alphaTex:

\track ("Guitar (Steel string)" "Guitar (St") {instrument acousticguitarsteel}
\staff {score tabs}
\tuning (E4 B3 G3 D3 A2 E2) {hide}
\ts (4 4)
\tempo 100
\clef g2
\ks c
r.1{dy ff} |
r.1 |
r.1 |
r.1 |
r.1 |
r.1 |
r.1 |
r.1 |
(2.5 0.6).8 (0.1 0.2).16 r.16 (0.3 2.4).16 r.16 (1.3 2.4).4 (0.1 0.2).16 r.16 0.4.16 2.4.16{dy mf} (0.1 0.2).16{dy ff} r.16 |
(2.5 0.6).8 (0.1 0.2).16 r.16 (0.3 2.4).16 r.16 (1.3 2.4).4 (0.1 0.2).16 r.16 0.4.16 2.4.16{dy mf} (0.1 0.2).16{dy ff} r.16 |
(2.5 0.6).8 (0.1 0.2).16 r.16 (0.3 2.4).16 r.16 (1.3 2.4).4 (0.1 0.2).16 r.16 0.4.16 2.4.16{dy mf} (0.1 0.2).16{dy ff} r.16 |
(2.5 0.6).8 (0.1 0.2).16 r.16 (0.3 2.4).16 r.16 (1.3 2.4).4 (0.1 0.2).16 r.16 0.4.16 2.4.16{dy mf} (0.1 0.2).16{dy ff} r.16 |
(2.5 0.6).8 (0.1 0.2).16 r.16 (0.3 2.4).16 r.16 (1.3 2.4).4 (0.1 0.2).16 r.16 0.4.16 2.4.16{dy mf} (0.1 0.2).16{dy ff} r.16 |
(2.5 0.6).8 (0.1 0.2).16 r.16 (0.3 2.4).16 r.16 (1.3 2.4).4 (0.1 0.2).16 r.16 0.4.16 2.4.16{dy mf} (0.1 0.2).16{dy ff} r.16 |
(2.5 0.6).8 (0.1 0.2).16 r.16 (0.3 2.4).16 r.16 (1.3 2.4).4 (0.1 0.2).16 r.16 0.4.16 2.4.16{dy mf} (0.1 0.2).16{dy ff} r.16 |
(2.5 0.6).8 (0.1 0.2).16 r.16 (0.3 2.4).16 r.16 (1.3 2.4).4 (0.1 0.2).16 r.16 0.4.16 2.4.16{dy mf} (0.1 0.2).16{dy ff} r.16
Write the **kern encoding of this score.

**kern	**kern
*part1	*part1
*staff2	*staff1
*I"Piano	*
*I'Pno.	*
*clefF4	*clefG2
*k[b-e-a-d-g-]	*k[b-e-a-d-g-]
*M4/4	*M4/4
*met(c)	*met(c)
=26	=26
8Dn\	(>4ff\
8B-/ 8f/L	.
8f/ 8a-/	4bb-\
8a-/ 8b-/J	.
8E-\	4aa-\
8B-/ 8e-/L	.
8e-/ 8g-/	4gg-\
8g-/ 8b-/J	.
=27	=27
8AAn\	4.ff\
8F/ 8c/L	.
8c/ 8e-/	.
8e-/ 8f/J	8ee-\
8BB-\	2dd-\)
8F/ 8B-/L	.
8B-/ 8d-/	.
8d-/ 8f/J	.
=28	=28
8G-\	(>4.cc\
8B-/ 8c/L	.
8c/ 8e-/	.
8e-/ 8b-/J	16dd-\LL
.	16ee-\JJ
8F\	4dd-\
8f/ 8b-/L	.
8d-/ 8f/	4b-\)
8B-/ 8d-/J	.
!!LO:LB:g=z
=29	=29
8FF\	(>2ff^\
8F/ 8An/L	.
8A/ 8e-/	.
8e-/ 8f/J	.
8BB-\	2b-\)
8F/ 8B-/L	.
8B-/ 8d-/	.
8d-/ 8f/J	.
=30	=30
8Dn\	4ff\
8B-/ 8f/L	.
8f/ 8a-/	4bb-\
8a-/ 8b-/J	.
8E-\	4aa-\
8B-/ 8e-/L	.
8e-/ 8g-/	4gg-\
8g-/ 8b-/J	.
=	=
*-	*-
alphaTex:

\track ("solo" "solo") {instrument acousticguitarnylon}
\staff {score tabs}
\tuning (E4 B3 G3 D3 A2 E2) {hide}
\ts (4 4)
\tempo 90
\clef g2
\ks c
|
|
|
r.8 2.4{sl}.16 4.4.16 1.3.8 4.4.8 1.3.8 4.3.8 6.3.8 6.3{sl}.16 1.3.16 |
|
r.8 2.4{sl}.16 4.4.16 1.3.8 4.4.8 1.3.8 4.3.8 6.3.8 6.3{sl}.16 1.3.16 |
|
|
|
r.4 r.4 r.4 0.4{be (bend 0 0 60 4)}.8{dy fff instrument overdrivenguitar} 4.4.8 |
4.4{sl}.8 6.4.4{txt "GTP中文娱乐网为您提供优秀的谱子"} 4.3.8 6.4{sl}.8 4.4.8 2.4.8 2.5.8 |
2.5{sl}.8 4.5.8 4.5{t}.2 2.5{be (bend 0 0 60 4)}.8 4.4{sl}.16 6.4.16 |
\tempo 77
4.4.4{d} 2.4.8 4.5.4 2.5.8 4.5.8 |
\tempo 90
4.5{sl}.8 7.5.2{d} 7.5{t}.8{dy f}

TASK BRIEF: Give back the whole listing above, character for character and line for line, with no additions or omissions.

FULL ANSWER:
alphaTex:

\track ("Guitar (Steel string)" "Guitar (St") {instrument acousticguitarsteel}
\staff {score tabs}
\tuning (E4 B3 G3 D3 A2 E2) {hide}
\ts (4 4)
\tempo 100
\clef g2
\ks c
r.1{dy ff} |
r.1 |
r.1 |
r.1 |
r.1 |
r.1 |
r.1 |
r.1 |
(2.5 0.6).8 (0.1 0.2).16 r.16 (0.3 2.4).16 r.16 (1.3 2.4).4 (0.1 0.2).16 r.16 0.4.16 2.4.16{dy mf} (0.1 0.2).16{dy ff} r.16 |
(2.5 0.6).8 (0.1 0.2).16 r.16 (0.3 2.4).16 r.16 (1.3 2.4).4 (0.1 0.2).16 r.16 0.4.16 2.4.16{dy mf} (0.1 0.2).16{dy ff} r.16 |
(2.5 0.6).8 (0.1 0.2).16 r.16 (0.3 2.4).16 r.16 (1.3 2.4).4 (0.1 0.2).16 r.16 0.4.16 2.4.16{dy mf} (0.1 0.2).16{dy ff} r.16 |
(2.5 0.6).8 (0.1 0.2).16 r.16 (0.3 2.4).16 r.16 (1.3 2.4).4 (0.1 0.2).16 r.16 0.4.16 2.4.16{dy mf} (0.1 0.2).16{dy ff} r.16 |
(2.5 0.6).8 (0.1 0.2).16 r.16 (0.3 2.4).16 r.16 (1.3 2.4).4 (0.1 0.2).16 r.16 0.4.16 2.4.16{dy mf} (0.1 0.2).16{dy ff} r.16 |
(2.5 0.6).8 (0.1 0.2).16 r.16 (0.3 2.4).16 r.16 (1.3 2.4).4 (0.1 0.2).16 r.16 0.4.16 2.4.16{dy mf} (0.1 0.2).16{dy ff} r.16 |
(2.5 0.6).8 (0.1 0.2).16 r.16 (0.3 2.4).16 r.16 (1.3 2.4).4 (0.1 0.2).16 r.16 0.4.16 2.4.16{dy mf} (0.1 0.2).16{dy ff} r.16 |
(2.5 0.6).8 (0.1 0.2).16 r.16 (0.3 2.4).16 r.16 (1.3 2.4).4 (0.1 0.2).16 r.16 0.4.16 2.4.16{dy mf} (0.1 0.2).16{dy ff} r.16
Write the **kern encoding of this score.

**kern	**kern
*part1	*part1
*staff2	*staff1
*I"Piano	*
*I'Pno.	*
*clefF4	*clefG2
*k[b-e-a-d-g-]	*k[b-e-a-d-g-]
*M4/4	*M4/4
*met(c)	*met(c)
=26	=26
8Dn\	(>4ff\
8B-/ 8f/L	.
8f/ 8a-/	4bb-\
8a-/ 8b-/J	.
8E-\	4aa-\
8B-/ 8e-/L	.
8e-/ 8g-/	4gg-\
8g-/ 8b-/J	.
=27	=27
8AAn\	4.ff\
8F/ 8c/L	.
8c/ 8e-/	.
8e-/ 8f/J	8ee-\
8BB-\	2dd-\)
8F/ 8B-/L	.
8B-/ 8d-/	.
8d-/ 8f/J	.
=28	=28
8G-\	(>4.cc\
8B-/ 8c/L	.
8c/ 8e-/	.
8e-/ 8b-/J	16dd-\LL
.	16ee-\JJ
8F\	4dd-\
8f/ 8b-/L	.
8d-/ 8f/	4b-\)
8B-/ 8d-/J	.
!!LO:LB:g=z
=29	=29
8FF\	(>2ff^\
8F/ 8An/L	.
8A/ 8e-/	.
8e-/ 8f/J	.
8BB-\	2b-\)
8F/ 8B-/L	.
8B-/ 8d-/	.
8d-/ 8f/J	.
=30	=30
8Dn\	4ff\
8B-/ 8f/L	.
8f/ 8a-/	4bb-\
8a-/ 8b-/J	.
8E-\	4aa-\
8B-/ 8e-/L	.
8e-/ 8g-/	4gg-\
8g-/ 8b-/J	.
=	=
*-	*-
alphaTex:

\track ("solo" "solo") {instrument acousticguitarnylon}
\staff {score tabs}
\tuning (E4 B3 G3 D3 A2 E2) {hide}
\ts (4 4)
\tempo 90
\clef g2
\ks c
|
|
|
r.8 2.4{sl}.16 4.4.16 1.3.8 4.4.8 1.3.8 4.3.8 6.3.8 6.3{sl}.16 1.3.16 |
|
r.8 2.4{sl}.16 4.4.16 1.3.8 4.4.8 1.3.8 4.3.8 6.3.8 6.3{sl}.16 1.3.16 |
|
|
|
r.4 r.4 r.4 0.4{be (bend 0 0 60 4)}.8{dy fff instrument overdrivenguitar} 4.4.8 |
4.4{sl}.8 6.4.4{txt "GTP中文娱乐网为您提供优秀的谱子"} 4.3.8 6.4{sl}.8 4.4.8 2.4.8 2.5.8 |
2.5{sl}.8 4.5.8 4.5{t}.2 2.5{be (bend 0 0 60 4)}.8 4.4{sl}.16 6.4.16 |
\tempo 77
4.4.4{d} 2.4.8 4.5.4 2.5.8 4.5.8 |
\tempo 90
4.5{sl}.8 7.5.2{d} 7.5{t}.8{dy f}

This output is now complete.